▶ _Problem requirements_
Exact copies of all the entries below are expected in the answer.

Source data
::::::::::

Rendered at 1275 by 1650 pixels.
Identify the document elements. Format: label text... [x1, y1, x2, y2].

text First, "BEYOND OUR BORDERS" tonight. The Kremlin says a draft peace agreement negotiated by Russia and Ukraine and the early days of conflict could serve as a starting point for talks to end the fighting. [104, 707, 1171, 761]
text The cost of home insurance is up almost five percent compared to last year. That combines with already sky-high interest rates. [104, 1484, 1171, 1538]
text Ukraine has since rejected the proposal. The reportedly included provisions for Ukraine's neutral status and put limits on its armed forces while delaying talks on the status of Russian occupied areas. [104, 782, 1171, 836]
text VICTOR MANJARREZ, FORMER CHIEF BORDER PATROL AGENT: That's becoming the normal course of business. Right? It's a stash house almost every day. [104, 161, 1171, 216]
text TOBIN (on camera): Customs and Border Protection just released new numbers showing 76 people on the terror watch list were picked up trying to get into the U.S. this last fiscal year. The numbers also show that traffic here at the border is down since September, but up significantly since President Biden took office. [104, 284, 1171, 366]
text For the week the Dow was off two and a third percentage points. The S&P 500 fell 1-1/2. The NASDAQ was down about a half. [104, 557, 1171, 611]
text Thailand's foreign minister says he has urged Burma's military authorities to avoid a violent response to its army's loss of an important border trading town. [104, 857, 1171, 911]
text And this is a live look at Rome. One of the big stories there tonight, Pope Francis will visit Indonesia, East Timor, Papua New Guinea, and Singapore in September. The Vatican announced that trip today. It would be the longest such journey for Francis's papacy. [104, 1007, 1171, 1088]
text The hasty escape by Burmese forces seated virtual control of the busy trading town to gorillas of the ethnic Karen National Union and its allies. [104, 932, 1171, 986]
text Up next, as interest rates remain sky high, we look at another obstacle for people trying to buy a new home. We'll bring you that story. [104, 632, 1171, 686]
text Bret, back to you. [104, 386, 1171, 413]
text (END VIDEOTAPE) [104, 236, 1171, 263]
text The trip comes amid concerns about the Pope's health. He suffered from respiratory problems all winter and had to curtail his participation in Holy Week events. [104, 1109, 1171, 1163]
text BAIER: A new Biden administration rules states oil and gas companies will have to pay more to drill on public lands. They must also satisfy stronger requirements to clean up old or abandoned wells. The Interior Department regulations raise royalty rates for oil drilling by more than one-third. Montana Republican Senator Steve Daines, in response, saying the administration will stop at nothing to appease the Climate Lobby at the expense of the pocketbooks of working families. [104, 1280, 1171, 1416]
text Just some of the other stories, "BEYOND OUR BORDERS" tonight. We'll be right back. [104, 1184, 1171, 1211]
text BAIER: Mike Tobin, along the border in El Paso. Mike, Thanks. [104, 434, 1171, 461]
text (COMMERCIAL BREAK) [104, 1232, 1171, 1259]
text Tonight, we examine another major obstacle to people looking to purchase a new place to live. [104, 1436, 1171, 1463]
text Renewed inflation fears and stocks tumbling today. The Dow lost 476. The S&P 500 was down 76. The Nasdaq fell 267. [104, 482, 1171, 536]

::::::::::

▶ _Your response_
Rendered at 1275 by 1650 pixels.
Identify the document elements. Format: label text... [x1, y1, x2, y2].

text First, "BEYOND OUR BORDERS" tonight. The Kremlin says a draft peace agreement negotiated by Russia and Ukraine and the early days of conflict could serve as a starting point for talks to end the fighting. [104, 707, 1171, 761]
text The cost of home insurance is up almost five percent compared to last year. That combines with already sky-high interest rates. [104, 1484, 1171, 1538]
text Ukraine has since rejected the proposal. The reportedly included provisions for Ukraine's neutral status and put limits on its armed forces while delaying talks on the status of Russian occupied areas. [104, 782, 1171, 836]
text VICTOR MANJARREZ, FORMER CHIEF BORDER PATROL AGENT: That's becoming the normal course of business. Right? It's a stash house almost every day. [104, 161, 1171, 216]
text TOBIN (on camera): Customs and Border Protection just released new numbers showing 76 people on the terror watch list were picked up trying to get into the U.S. this last fiscal year. The numbers also show that traffic here at the border is down since September, but up significantly since President Biden took office. [104, 284, 1171, 366]
text For the week the Dow was off two and a third percentage points. The S&P 500 fell 1-1/2. The NASDAQ was down about a half. [104, 557, 1171, 611]
text Thailand's foreign minister says he has urged Burma's military authorities to avoid a violent response to its army's loss of an important border trading town. [104, 857, 1171, 911]
text And this is a live look at Rome. One of the big stories there tonight, Pope Francis will visit Indonesia, East Timor, Papua New Guinea, and Singapore in September. The Vatican announced that trip today. It would be the longest such journey for Francis's papacy. [104, 1007, 1171, 1088]
text The hasty escape by Burmese forces seated virtual control of the busy trading town to gorillas of the ethnic Karen National Union and its allies. [104, 932, 1171, 986]
text Up next, as interest rates remain sky high, we look at another obstacle for people trying to buy a new home. We'll bring you that story. [104, 632, 1171, 686]
text Bret, back to you. [104, 386, 1171, 413]
text (END VIDEOTAPE) [104, 236, 1171, 263]
text The trip comes amid concerns about the Pope's health. He suffered from respiratory problems all winter and had to curtail his participation in Holy Week events. [104, 1109, 1171, 1163]
text BAIER: A new Biden administration rules states oil and gas companies will have to pay more to drill on public lands. They must also satisfy stronger requirements to clean up old or abandoned wells. The Interior Department regulations raise royalty rates for oil drilling by more than one-third. Montana Republican Senator Steve Daines, in response, saying the administration will stop at nothing to appease the Climate Lobby at the expense of the pocketbooks of working families. [104, 1280, 1171, 1416]
text Just some of the other stories, "BEYOND OUR BORDERS" tonight. We'll be right back. [104, 1184, 1171, 1211]
text BAIER: Mike Tobin, along the border in El Paso. Mike, Thanks. [104, 434, 1171, 461]
text (COMMERCIAL BREAK) [104, 1232, 1171, 1259]
text Tonight, we examine another major obstacle to people looking to purchase a new place to live. [104, 1436, 1171, 1463]
text Renewed inflation fears and stocks tumbling today. The Dow lost 476. The S&P 500 was down 76. The Nasdaq fell 267. [104, 482, 1171, 536]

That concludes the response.